Some months ago, I asked my mom to make Stations of the Cross for the church. Her reaction was speechlessness. She and I both knew she hadn’t done anything artistic in years … and that was precisely the reason I asked her to do the stations.
When I was a child I thought of my mom as an artist. She probably thought she was just crafty, but there wasn’t a house in the neighborhood that didn’t have in it something she had made. She was also a perfectionist. On multiple occasions I had to rescue her work from the trash.
We are, ultimately, a product of both our parents. My dad gave me my love of the written word and my mom, I think, gave me her “eye.” While I have never been able to draw or paint like she could, doing those things takes an “eye,” an ability to see the world differently. And I see that “eye” in action with my photography.
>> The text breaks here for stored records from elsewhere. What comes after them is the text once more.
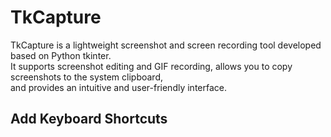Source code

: # TkCapture
TkCapture is a lightweight screenshot and screen recording tool developed based on Python tkinter.   
It supports screenshot editing and GIF recording, allows you to copy screenshots to the system clipboard,   
and provides an intuitive and user-friendly interface.

## Add Keyboard Shortcuts



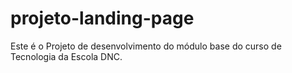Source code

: # projeto-landing-page
Este é o Projeto de desenvolvimento do módulo base do curso de Tecnologia da Escola DNC.
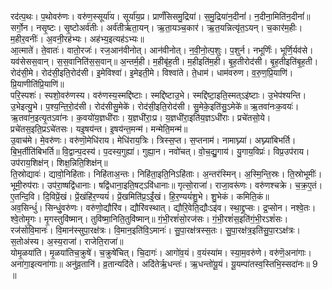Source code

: 

  
रद॑त्प॒थः। प॒थोवरु॑णः। वरु॑ण॒स्सूर्या॑य। सूर्या॑य॒प्र। प्रार्णं॑सिसमु॒द्रिया॑। स॒मु॒द्रिया॑न॒दीनां॑। न॒दीना॒मिति॑न॒दीनां॑॥ सर्गो॒न। नसृ॒ष्टः। सृ॒ष्टोअर्व॑तीः। अर्व॑तीर्ऋता॒यन्। ऋ॒ता॒यञ्च॒कार॑। ऋ॒त॒यन्नित्यृ॑त॒ऽयन्। च॒कार॑म॒हीः। म॒हीर॒वनीः॑। अ॒वनी॒रह॑भ्यः। अह॑भ्य॒इत्यह॑ऽभ्यः॥  
आ॒त्माते॑। ते॒वातः॑। वातो॒रजः॑। रज॒आन॑वीनोत्। आन॑वीनोत्। न॒वी॒नो॒त्प॒शुः। प॒शुर्न। नभूर्णिः॑। भूर्णि॒र्यव॑से। यव॑सेसस॒वान्। स॒स॒वानिति॑स॒स॒वान्॥ अ॒न्तर्म॒ही। म॒हीबृ॑ह॒ती। म॒हीइति॑म॒ही। बृ॒ह॒तीरोद॑सी। बृ॒ह॒तीइति॑बृ॒ह॒ती। रोद॑सी॒मे। रोद॑सी॒इति॒रोद॑सी। इ॒मेविश्वा॑। इ॒मेइती॒मे। विश्वा॑ते। ते॒धाम॑। धाम॑वरुण। व॒रु॒ण॒प्रि॒याणि॑। प्रि॒याणीति॑प्रि॒याणि॑॥  
परि॒स्पशः॑। स्पशो॒वरु॑णस्य। वरु॑णस्य॒स्मद्दि॑ष्टाः। स्मद्दि॑ष्टाउ॒भे। स्मद्दि॑ष्टा॒इति॒स्मत्ऽइ॑ष्टाः। उ॒भेप॑श्यन्ति। उ॒भेइत्यु॒भे। प॒श्य॒न्ति॒रो॒द॑सी। रोद॑सीसु॒मेके॑। रोद॑सी॒इति॒रोद॑सी। सु॒मेके॒इति॑सु॒ऽमेके॑॥ ऋ॒तवा॑नःक॒वयः॑। ऋ॒तवा॑न॒इत्यृ॒तऽवा॑नः। क॒वयो॑य॒ज्ञधी॑राः। य॒ज्ञधी॑राः॒प्र। य॒ज्ञधी॑रा॒इति॑य॒ज्ञऽधी॑राः। प्रचे॑तसो॒ये। प्रचे॑तस॒इति॒प्रऽचे॑तसः। यइ॒षय॑न्त। इ॒षय॑न्त॒मन्म॑। मन्मेति॒मन्म॑॥  
उ॒वाच॑मे। मे॒वरु॑णः। वरु॑णॊ॒मेधि॑राय। मेधि॑राय॒त्रिः। त्रिस्स॒प्त। स॒प्तनाम॑। नामाघ्न्या॑। अघ्न्या॑बिभर्ति। बि॒भ॒र्तीति॑बिभर्ति॥ वि॒द्वान्प॒दस्य॑। प॒दस्य॒गुह्या॑। गुह्या॒न। नवो॑चत्। वो॒च॒द्यु॒गाय॑। यु॒गाय॒विप्रः॑। विप्र॒उप॑राय। उप॑राय॒शिक्ष॑न्। शिक्ष॒न्निति॒शिक्ष॑न्॥  
ति॒स्रोद्यावः॑। द्यावो॒निहि॑ताः। निहि॑ताअ॒न्तः। निहि॑ता॒इति॒निऽहि॑ताः। अ॒न्तर॑स्मिन्। अ॒स्मि॒न्ति॒स्रः। ति॒स्रोभूमीः॑। भूमी॒रुप॑राः। उप॑रा॒ष्षद्वि॑धानाः। षद्वि॑धाना॒इति॒षट्ऽवि॑धानाः॥ गृत्सो॒राजा॑। राजा॒वरू॑णः। वरु॑णश्चक्रे। च॒क्र॒ए॒तं। ए॒तन्दि॒वि। दि॒विप्रें॒खं। प्रें॒खंहि॑र॒ण्ययं॑। प्रें॒खमिति॑प्र॒ऽईं॒खं। हि॒र॒ण्ययं॑शु॒भे। शु॒भेकं। कमिति॒कं॥  
अव॒सिन्धुं॑। सिन्धुं॒वरु॑णः। वरु॑णो॒द्यौरि॑व। द्यौरि॑वस्थात्। द्यौरि॒वेति॒द्यौःऽइ॑व। स्था॒द्द्र॒प्सः। द्र॒प्सोन। नश्वे॒तः। श्वे॒तोमृ॒गः। मृ॒गस्तुवि॑ष्मान्। तुवि॑ष्मा॒निति॒तुवि॑ष्मान्॥ गं॒भी॒रशं॑सो॒रज॑सः। गं॒भी॒रशं॑स॒इति॑गं॒भी॒रऽशं॑सः। रज॑सोवि॒मानः॑। वि॒मान॑स्सुपा॒रक्ष॑त्रः। वि॒मान॒इति॑वि॒ऽमानः॑। सु॒पा॒रक्ष॑त्रस्स॒तः। सु॒पा॒रक्ष॑त्र॒इति॑सु॒पा॒रऽक्ष॑त्रः। स॒तोअ॑स्य। अ॒स्य॒राजा॑। राजेति॒राजा॑॥  
योमृ॒ळया॑ति। मृ॒ळया॑तिच॒क्रुषे॑। च॒क्रुषे॑चित्। चि॒दागः॑। आगो॑व॒यं। व॒यंस्या॑म। स्या॒म॒वरु॑णे। वरु॑णॆ॒अना॑गाः। अना॑गा॒इत्यना॑गाः॥ अनु॑व्र॒तानि॑। व्र॒तान्यदि॑ते। अदि॑तेर्ऋ॒धन्तः॑। ऋ॒धन्तो॑यू॒यं। यू॒यम्पा॑तस्व॒स्तिभि॒स्सदा॑नः॥ 9 ॥  
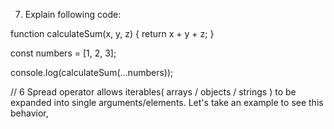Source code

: 7. Explain following code:

function calculateSum(x, y, z) {
  return x + y + z;
}

const numbers = [1, 2, 3];

console.log(calculateSum(...numbers));










// 6
Spread operator allows iterables( arrays / objects / strings ) to be expanded into single arguments/elements. Let's take an example to see this behavior,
Photography, to me, is like visual poetry.
She also passed on her obsessive perfectionism. (Trust me, you may have read the preceding paragraph once, but I have read and reread it at least twenty times and rewritten it several more.)
When Pastor Debbie said that she wanted Stations of the Cross for the church, at first I thought I would make them. I thought of doing something abstract with photography and using aspects of nature to represent the various stages of Christ’s journey to the Cross. But I couldn’t get that to work in a way that would be easy for others to decipher.
The more I thought about how I would go about making Stations of the Cross, the more I knew that the best person to do that was my mom. She would know exactly how to go about it. All I had to do was convince her to undertake a huge job.
As I said earlier, she was speechless when I asked, but then she came around. Over the next few months, I pushed and encouraged her because I knew that she could do something amazing and beautiful.
Finally, last night, the finished Stations of the Cross arrived. It had taken my mom months to finish. She had sacrificed her most recent paycheck to pay for shipping and packaging materials. Though I offered to send her money, she refused.
Unwrapping each station last night was like opening the doors to some sort of Lenten Advent Calendar. The box the stations came in smelled of wood, raw wood, like the kind you smell in a hardware store. And I was immediately taken back to childhood when my mom was tole painting.
The first station I unwrapped was of Christ dying on the cross. My mom had chosen pictures from a book to decoupage on a wooden plaque. Then she had gold leafed Jesus’ halo and hand painted the roman numerals. The gold leafing, in particular, was painstakingly perfect.
It was amazing, but the true beauty of what she had done only became more apparent with each station unwrapped. Fourteen stations. Fourteen portraits of Christ’s journey. Each beautifully rendered. But what came through even more that any artistic skill was my mom’s love.
She had undertaken this project because she loved me.
She had sacrificed time and all the money she had because she loved me.
And that love showed.
I don’t get to see my mom very often. I haven’t been to New York, where she lives, in seventeen years. For reasons beyond her control, she missed out on a large chunk of my childhood.
I know she probably feels sometimes like she doesn’t know me very well.
But what she did with those stations proves that she really does know me. She knows exactly what is important in my life. And making those stations allowed her to be a part of my life and be a part of this journey.